| WHAT IS BEING ASKED |
All of the entries, apart from their pictures, are to be copied verbatim.

| DATA PROVIDED |
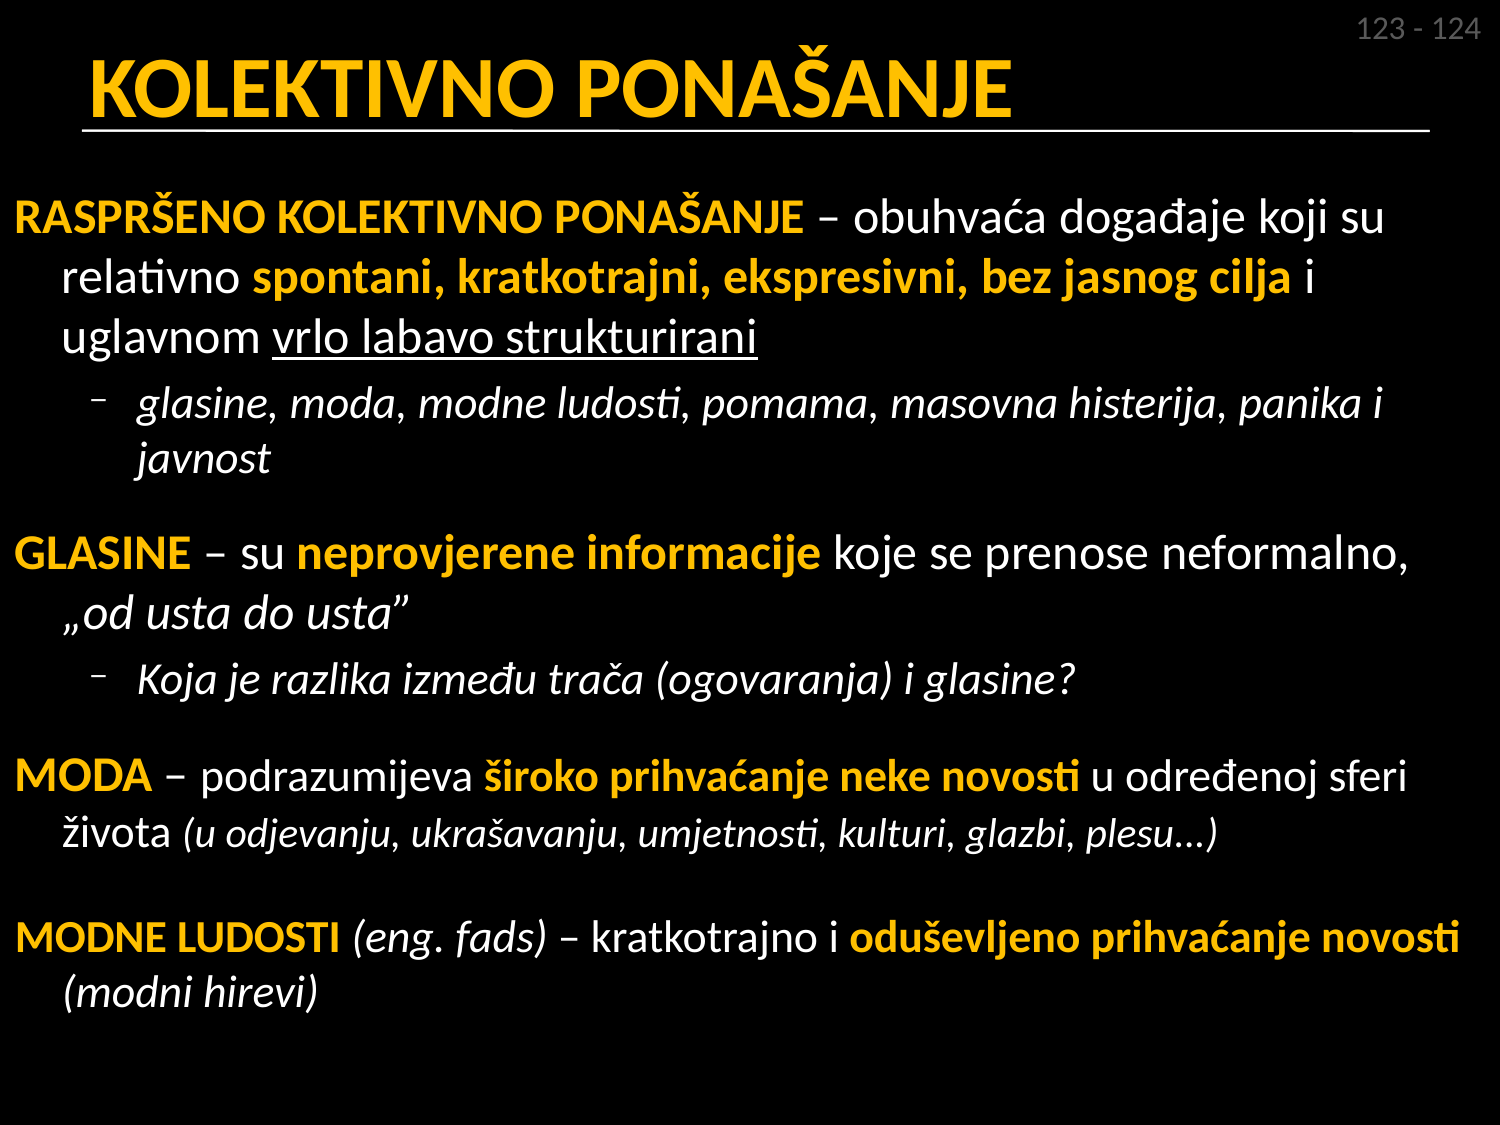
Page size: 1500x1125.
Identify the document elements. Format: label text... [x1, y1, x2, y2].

text_box RASPRŠENO KOLEKTIVNO PONAŠANJE – obuhvaća događaje koji su relativno spontani, kratkotrajni, ekspresivni, bez jasnog cilja i uglavnom vrlo labavo strukturirani glasine, moda, modne ludosti, pomama, masovna histerija, panika i javnost GLASINE – su neprovjerene informacije koje se prenose neformalno, „od usta do usta” Koja je razlika između trača (ogovaranja) i glasine? MODA – podrazumijeva široko prihvaćanje neke novosti u određenoj sferi života (u odjevanju, ukrašavanju, umjetnosti, kulturi, glazbi, plesu...) MODNE LUDOSTI (eng. fads) – kratkotrajno i oduševljeno prihvaćanje novosti (modni hirevi) [0, 175, 1500, 1090]
picture [23, 515, 1471, 1098]
text_box 123 - 124 [1340, 0, 1496, 54]
title KOLEKTIVNO PONAŠANJE [75, 11, 1442, 155]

| YOUR SOLUTION |
Page size: 1500x1125.
Identify the document elements. Format: label text... [x1, y1, x2, y2].

text_box RASPRŠENO KOLEKTIVNO PONAŠANJE – obuhvaća događaje koji su relativno spontani, kratkotrajni, ekspresivni, bez jasnog cilja i uglavnom vrlo labavo strukturirani glasine, moda, modne ludosti, pomama, masovna histerija, panika i javnost GLASINE – su neprovjerene informacije koje se prenose neformalno, „od usta do usta” Koja je razlika između trača (ogovaranja) i glasine? MODA – podrazumijeva široko prihvaćanje neke novosti u određenoj sferi života (u odjevanju, ukrašavanju, umjetnosti, kulturi, glazbi, plesu...) MODNE LUDOSTI (eng. fads) – kratkotrajno i oduševljeno prihvaćanje novosti (modni hirevi) [0, 175, 1500, 1090]
picture [23, 515, 1471, 1098]
text_box 123 - 124 [1340, 0, 1496, 54]
title KOLEKTIVNO PONAŠANJE [75, 11, 1442, 155]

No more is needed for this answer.